As the friends make their way through the city, viewers see more and more of the creature, a nightmarish underworld life form that somewhat resembles a giant hairless cat with especially protracted limbs and shark-like teeth. Viewed from Hud's camcorder, which lurches and pitches and goes in and out of focus, shots of the beast remain fleeting. There are, in fact, few lingering looks at the towering monster throughout the film, likely a conscious decision by Reeves to keep the movie's spotlight on the small group of friends. Whenever Hud's camera does catch a peek at the beast, his camcorder quickly returns to shots of his friends, and this gives the audience the feeling that they're huddled right there with the group as they try to make it out alive.

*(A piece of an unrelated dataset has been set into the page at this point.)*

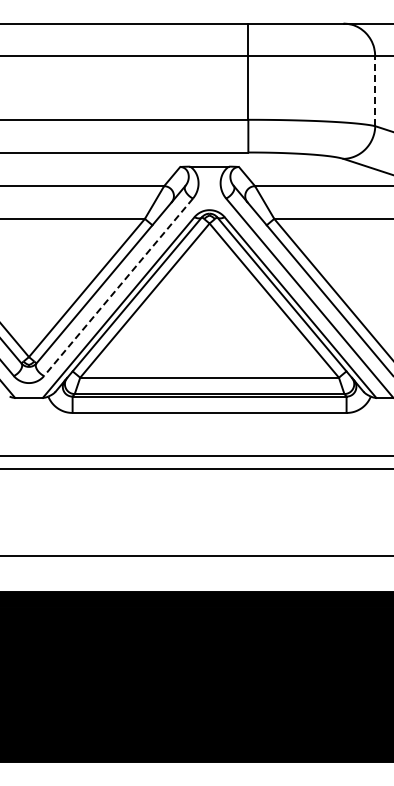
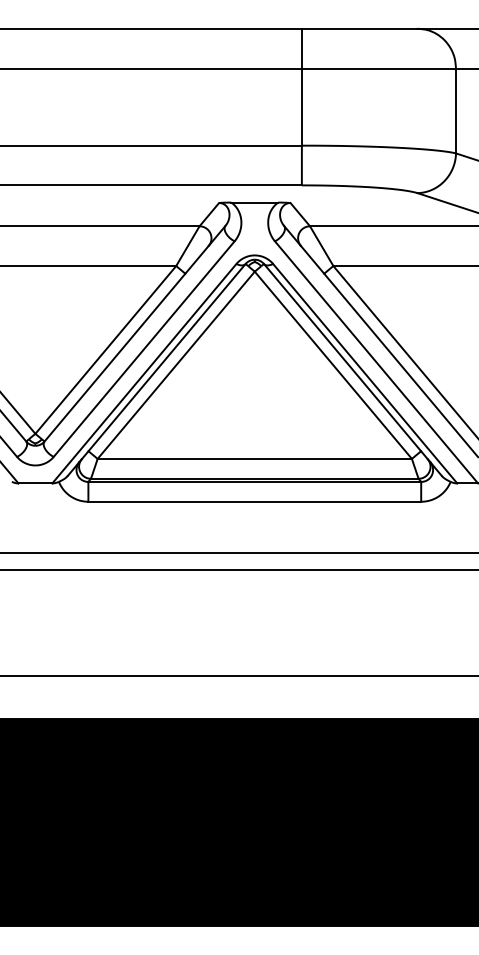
line: (375, 91) -> (456, 111), dashed -> solid
line: (118, 287) -> (144, 349), dashed -> solid

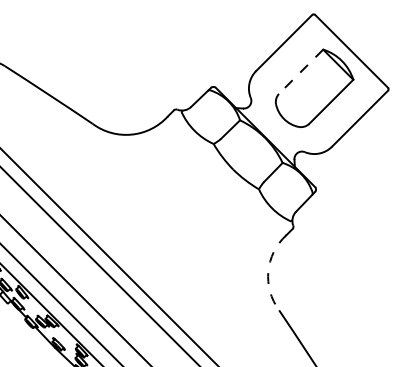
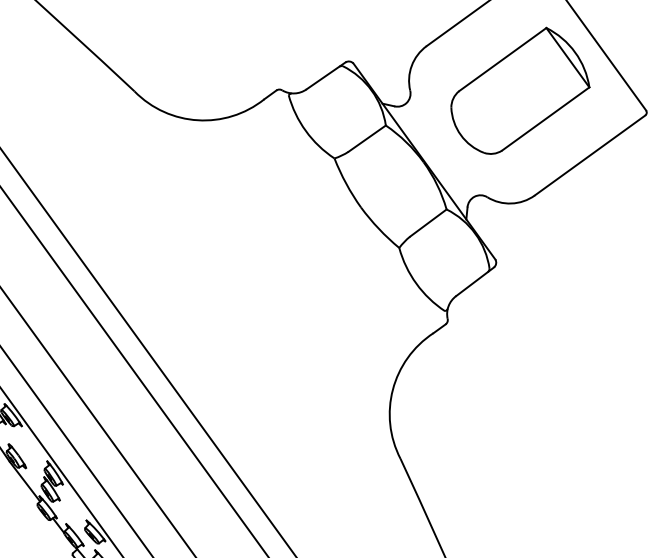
line: (300, 72) -> (501, 60), dashed -> solid
arc: (268, 271) -> (393, 390), dashed -> solid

The Movie Never Loses its Focus on the Human Element

To keep Cloverfield from venturing into Escape from New York territory, Goddard and Reeves ratchet up the complications in the friends' journey with another impediment - massive ghoulish parasites that are shed from the monster's body which feed on humans. These vicious squealing scroungers add tension and make audiences root even more for the safe delivery of the movie's characters. Unfortunately, things don't go so well for everyone, because once the parasites nibble on the skin, more little parasites invade their human hosts, causing the humans' bodies to burst open, Alien-style. Just as viewers are at peak emotional investment in the movie's characters, the parasites wreak their havoc, and while the monster continues to tear the city apart, audiences are mourning the mounting human losses. The group (or what's left of it) finally reaches Lily, but the happy ending viewers have been rooting for isn't meant to be. Hud's camera captures a final anguishing moment between Rob and Lily, followed by previously recorded footage of the two enjoying a romantic day at Coney Island. Nestled in Rob's arms, Lily looks into the camera and says, "I had a good day." Static follows, and the "lost footage" ends, delivering a surprisingly emotional wallop, especially for a monster movie.

It seems that was the goal of Cloverfield all along - to tell a personal tale about the struggle for survival, with the 250-foot-tall beast being merely a metaphor for adversity. And unlike King Kong, Godzilla, Them!, or any number of similar films where audiences see the monster ultimately taken down and destroyed, the fate of the beast in Cloverfield is never revealed. There is, in fact, a strong suggestion that the monster couldn't be stopped. Even as the horrifying beast and the killer entities it sheds bring civilization to its knees, the real story is the human one. The film begins with friends coming together and ends similarly (albeit sadly), and that's what makes Cloverfield a unique and outstanding entry in the monster movie genre.